» Exercise description: Copy each of the lines below, character for character.

** Opening Supplied entries block **

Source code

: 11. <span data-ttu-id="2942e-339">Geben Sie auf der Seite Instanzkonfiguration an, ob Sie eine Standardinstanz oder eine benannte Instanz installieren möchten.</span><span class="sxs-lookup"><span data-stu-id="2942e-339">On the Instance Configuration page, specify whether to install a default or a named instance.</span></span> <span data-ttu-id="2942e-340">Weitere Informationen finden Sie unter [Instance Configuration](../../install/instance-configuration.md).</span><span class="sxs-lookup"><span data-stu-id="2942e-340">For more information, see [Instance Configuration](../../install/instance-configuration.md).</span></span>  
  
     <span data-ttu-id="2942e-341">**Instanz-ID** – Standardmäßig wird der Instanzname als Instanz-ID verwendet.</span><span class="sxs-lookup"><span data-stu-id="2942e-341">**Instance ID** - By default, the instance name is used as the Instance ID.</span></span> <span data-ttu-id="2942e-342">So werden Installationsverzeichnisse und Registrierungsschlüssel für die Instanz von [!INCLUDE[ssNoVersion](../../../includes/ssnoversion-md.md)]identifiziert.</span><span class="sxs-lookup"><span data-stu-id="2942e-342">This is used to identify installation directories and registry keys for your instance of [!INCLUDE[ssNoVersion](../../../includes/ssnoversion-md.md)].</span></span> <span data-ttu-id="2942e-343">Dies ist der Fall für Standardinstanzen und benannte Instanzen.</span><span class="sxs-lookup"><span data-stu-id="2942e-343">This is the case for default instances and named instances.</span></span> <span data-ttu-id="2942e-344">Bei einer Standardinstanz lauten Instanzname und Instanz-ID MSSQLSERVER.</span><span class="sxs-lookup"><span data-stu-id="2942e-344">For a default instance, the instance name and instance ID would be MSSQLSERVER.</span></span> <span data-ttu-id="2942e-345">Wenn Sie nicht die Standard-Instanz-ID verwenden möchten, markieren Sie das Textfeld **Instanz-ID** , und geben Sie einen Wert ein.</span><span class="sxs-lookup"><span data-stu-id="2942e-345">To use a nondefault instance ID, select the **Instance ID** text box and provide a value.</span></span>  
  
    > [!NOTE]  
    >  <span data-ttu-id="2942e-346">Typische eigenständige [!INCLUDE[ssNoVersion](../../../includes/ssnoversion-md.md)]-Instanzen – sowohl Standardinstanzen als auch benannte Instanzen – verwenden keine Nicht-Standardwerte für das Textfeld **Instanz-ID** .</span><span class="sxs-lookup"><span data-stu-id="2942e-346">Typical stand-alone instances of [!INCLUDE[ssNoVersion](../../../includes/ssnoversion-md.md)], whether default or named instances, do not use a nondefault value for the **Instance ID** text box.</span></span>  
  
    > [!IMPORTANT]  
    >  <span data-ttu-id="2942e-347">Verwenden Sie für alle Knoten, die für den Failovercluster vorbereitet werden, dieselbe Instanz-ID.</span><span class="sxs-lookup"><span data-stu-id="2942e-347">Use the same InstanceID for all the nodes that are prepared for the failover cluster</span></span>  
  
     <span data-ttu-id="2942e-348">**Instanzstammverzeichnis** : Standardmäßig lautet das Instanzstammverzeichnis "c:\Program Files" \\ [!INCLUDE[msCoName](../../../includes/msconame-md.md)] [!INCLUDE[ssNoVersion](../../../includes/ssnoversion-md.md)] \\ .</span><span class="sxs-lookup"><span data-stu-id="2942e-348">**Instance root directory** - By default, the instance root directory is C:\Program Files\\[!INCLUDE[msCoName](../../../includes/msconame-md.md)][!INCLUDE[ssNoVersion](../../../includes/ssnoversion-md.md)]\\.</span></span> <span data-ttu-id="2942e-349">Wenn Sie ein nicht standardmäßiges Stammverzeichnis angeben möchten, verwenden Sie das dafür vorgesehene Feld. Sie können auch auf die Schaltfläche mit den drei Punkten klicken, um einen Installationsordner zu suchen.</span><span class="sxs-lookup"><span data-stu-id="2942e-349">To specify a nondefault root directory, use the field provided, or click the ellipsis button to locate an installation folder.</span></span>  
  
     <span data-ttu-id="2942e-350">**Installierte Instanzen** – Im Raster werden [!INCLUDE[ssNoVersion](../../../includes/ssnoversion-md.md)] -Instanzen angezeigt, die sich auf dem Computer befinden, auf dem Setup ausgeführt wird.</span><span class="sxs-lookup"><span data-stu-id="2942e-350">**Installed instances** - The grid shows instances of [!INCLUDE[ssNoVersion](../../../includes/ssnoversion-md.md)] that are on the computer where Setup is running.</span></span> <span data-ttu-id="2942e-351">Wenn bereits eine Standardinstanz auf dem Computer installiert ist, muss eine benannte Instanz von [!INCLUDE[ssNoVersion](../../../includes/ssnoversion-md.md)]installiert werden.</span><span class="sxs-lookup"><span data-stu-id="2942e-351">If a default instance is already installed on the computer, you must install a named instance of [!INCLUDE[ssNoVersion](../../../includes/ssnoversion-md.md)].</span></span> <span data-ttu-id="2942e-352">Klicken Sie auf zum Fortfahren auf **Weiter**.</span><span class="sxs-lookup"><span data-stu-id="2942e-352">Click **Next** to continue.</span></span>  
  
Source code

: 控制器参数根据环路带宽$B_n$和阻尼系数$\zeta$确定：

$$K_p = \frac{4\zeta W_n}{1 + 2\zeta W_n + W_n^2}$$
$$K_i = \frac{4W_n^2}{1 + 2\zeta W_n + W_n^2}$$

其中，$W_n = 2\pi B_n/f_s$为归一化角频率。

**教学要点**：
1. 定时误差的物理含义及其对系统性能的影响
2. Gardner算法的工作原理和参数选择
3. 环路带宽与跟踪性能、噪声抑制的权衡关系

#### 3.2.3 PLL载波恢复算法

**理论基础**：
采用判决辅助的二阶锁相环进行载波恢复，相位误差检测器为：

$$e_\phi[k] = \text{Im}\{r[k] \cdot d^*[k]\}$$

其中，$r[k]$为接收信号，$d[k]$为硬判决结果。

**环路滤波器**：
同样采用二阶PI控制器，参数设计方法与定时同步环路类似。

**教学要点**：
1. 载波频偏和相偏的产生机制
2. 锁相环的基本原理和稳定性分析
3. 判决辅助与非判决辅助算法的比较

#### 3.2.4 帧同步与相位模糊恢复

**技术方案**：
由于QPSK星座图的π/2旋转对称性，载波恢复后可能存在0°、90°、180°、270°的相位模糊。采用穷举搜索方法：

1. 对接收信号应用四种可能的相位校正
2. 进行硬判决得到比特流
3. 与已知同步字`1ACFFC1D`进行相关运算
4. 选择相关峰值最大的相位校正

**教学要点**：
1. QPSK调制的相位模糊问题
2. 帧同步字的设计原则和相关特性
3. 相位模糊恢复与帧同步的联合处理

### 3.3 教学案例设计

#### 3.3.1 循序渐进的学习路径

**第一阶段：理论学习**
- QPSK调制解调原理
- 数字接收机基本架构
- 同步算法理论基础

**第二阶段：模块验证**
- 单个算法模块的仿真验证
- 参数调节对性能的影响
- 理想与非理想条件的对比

** Closing Supplied entries block **

» Written response:
Source code

: 11. <span data-ttu-id="2942e-339">Geben Sie auf der Seite Instanzkonfiguration an, ob Sie eine Standardinstanz oder eine benannte Instanz installieren möchten.</span><span class="sxs-lookup"><span data-stu-id="2942e-339">On the Instance Configuration page, specify whether to install a default or a named instance.</span></span> <span data-ttu-id="2942e-340">Weitere Informationen finden Sie unter [Instance Configuration](../../install/instance-configuration.md).</span><span class="sxs-lookup"><span data-stu-id="2942e-340">For more information, see [Instance Configuration](../../install/instance-configuration.md).</span></span>  
  
     <span data-ttu-id="2942e-341">**Instanz-ID** – Standardmäßig wird der Instanzname als Instanz-ID verwendet.</span><span class="sxs-lookup"><span data-stu-id="2942e-341">**Instance ID** - By default, the instance name is used as the Instance ID.</span></span> <span data-ttu-id="2942e-342">So werden Installationsverzeichnisse und Registrierungsschlüssel für die Instanz von [!INCLUDE[ssNoVersion](../../../includes/ssnoversion-md.md)]identifiziert.</span><span class="sxs-lookup"><span data-stu-id="2942e-342">This is used to identify installation directories and registry keys for your instance of [!INCLUDE[ssNoVersion](../../../includes/ssnoversion-md.md)].</span></span> <span data-ttu-id="2942e-343">Dies ist der Fall für Standardinstanzen und benannte Instanzen.</span><span class="sxs-lookup"><span data-stu-id="2942e-343">This is the case for default instances and named instances.</span></span> <span data-ttu-id="2942e-344">Bei einer Standardinstanz lauten Instanzname und Instanz-ID MSSQLSERVER.</span><span class="sxs-lookup"><span data-stu-id="2942e-344">For a default instance, the instance name and instance ID would be MSSQLSERVER.</span></span> <span data-ttu-id="2942e-345">Wenn Sie nicht die Standard-Instanz-ID verwenden möchten, markieren Sie das Textfeld **Instanz-ID** , und geben Sie einen Wert ein.</span><span class="sxs-lookup"><span data-stu-id="2942e-345">To use a nondefault instance ID, select the **Instance ID** text box and provide a value.</span></span>  
  
    > [!NOTE]  
    >  <span data-ttu-id="2942e-346">Typische eigenständige [!INCLUDE[ssNoVersion](../../../includes/ssnoversion-md.md)]-Instanzen – sowohl Standardinstanzen als auch benannte Instanzen – verwenden keine Nicht-Standardwerte für das Textfeld **Instanz-ID** .</span><span class="sxs-lookup"><span data-stu-id="2942e-346">Typical stand-alone instances of [!INCLUDE[ssNoVersion](../../../includes/ssnoversion-md.md)], whether default or named instances, do not use a nondefault value for the **Instance ID** text box.</span></span>  
  
    > [!IMPORTANT]  
    >  <span data-ttu-id="2942e-347">Verwenden Sie für alle Knoten, die für den Failovercluster vorbereitet werden, dieselbe Instanz-ID.</span><span class="sxs-lookup"><span data-stu-id="2942e-347">Use the same InstanceID for all the nodes that are prepared for the failover cluster</span></span>  
  
     <span data-ttu-id="2942e-348">**Instanzstammverzeichnis** : Standardmäßig lautet das Instanzstammverzeichnis "c:\Program Files" \\ [!INCLUDE[msCoName](../../../includes/msconame-md.md)] [!INCLUDE[ssNoVersion](../../../includes/ssnoversion-md.md)] \\ .</span><span class="sxs-lookup"><span data-stu-id="2942e-348">**Instance root directory** - By default, the instance root directory is C:\Program Files\\[!INCLUDE[msCoName](../../../includes/msconame-md.md)][!INCLUDE[ssNoVersion](../../../includes/ssnoversion-md.md)]\\.</span></span> <span data-ttu-id="2942e-349">Wenn Sie ein nicht standardmäßiges Stammverzeichnis angeben möchten, verwenden Sie das dafür vorgesehene Feld. Sie können auch auf die Schaltfläche mit den drei Punkten klicken, um einen Installationsordner zu suchen.</span><span class="sxs-lookup"><span data-stu-id="2942e-349">To specify a nondefault root directory, use the field provided, or click the ellipsis button to locate an installation folder.</span></span>  
  
     <span data-ttu-id="2942e-350">**Installierte Instanzen** – Im Raster werden [!INCLUDE[ssNoVersion](../../../includes/ssnoversion-md.md)] -Instanzen angezeigt, die sich auf dem Computer befinden, auf dem Setup ausgeführt wird.</span><span class="sxs-lookup"><span data-stu-id="2942e-350">**Installed instances** - The grid shows instances of [!INCLUDE[ssNoVersion](../../../includes/ssnoversion-md.md)] that are on the computer where Setup is running.</span></span> <span data-ttu-id="2942e-351">Wenn bereits eine Standardinstanz auf dem Computer installiert ist, muss eine benannte Instanz von [!INCLUDE[ssNoVersion](../../../includes/ssnoversion-md.md)]installiert werden.</span><span class="sxs-lookup"><span data-stu-id="2942e-351">If a default instance is already installed on the computer, you must install a named instance of [!INCLUDE[ssNoVersion](../../../includes/ssnoversion-md.md)].</span></span> <span data-ttu-id="2942e-352">Klicken Sie auf zum Fortfahren auf **Weiter**.</span><span class="sxs-lookup"><span data-stu-id="2942e-352">Click **Next** to continue.</span></span>  
  
Source code

: 控制器参数根据环路带宽$B_n$和阻尼系数$\zeta$确定：

$$K_p = \frac{4\zeta W_n}{1 + 2\zeta W_n + W_n^2}$$
$$K_i = \frac{4W_n^2}{1 + 2\zeta W_n + W_n^2}$$

其中，$W_n = 2\pi B_n/f_s$为归一化角频率。

**教学要点**：
1. 定时误差的物理含义及其对系统性能的影响
2. Gardner算法的工作原理和参数选择
3. 环路带宽与跟踪性能、噪声抑制的权衡关系

#### 3.2.3 PLL载波恢复算法

**理论基础**：
采用判决辅助的二阶锁相环进行载波恢复，相位误差检测器为：

$$e_\phi[k] = \text{Im}\{r[k] \cdot d^*[k]\}$$

其中，$r[k]$为接收信号，$d[k]$为硬判决结果。

**环路滤波器**：
同样采用二阶PI控制器，参数设计方法与定时同步环路类似。

**教学要点**：
1. 载波频偏和相偏的产生机制
2. 锁相环的基本原理和稳定性分析
3. 判决辅助与非判决辅助算法的比较

#### 3.2.4 帧同步与相位模糊恢复

**技术方案**：
由于QPSK星座图的π/2旋转对称性，载波恢复后可能存在0°、90°、180°、270°的相位模糊。采用穷举搜索方法：

1. 对接收信号应用四种可能的相位校正
2. 进行硬判决得到比特流
3. 与已知同步字`1ACFFC1D`进行相关运算
4. 选择相关峰值最大的相位校正

**教学要点**：
1. QPSK调制的相位模糊问题
2. 帧同步字的设计原则和相关特性
3. 相位模糊恢复与帧同步的联合处理

### 3.3 教学案例设计

#### 3.3.1 循序渐进的学习路径

**第一阶段：理论学习**
- QPSK调制解调原理
- 数字接收机基本架构
- 同步算法理论基础

**第二阶段：模块验证**
- 单个算法模块的仿真验证
- 参数调节对性能的影响
- 理想与非理想条件的对比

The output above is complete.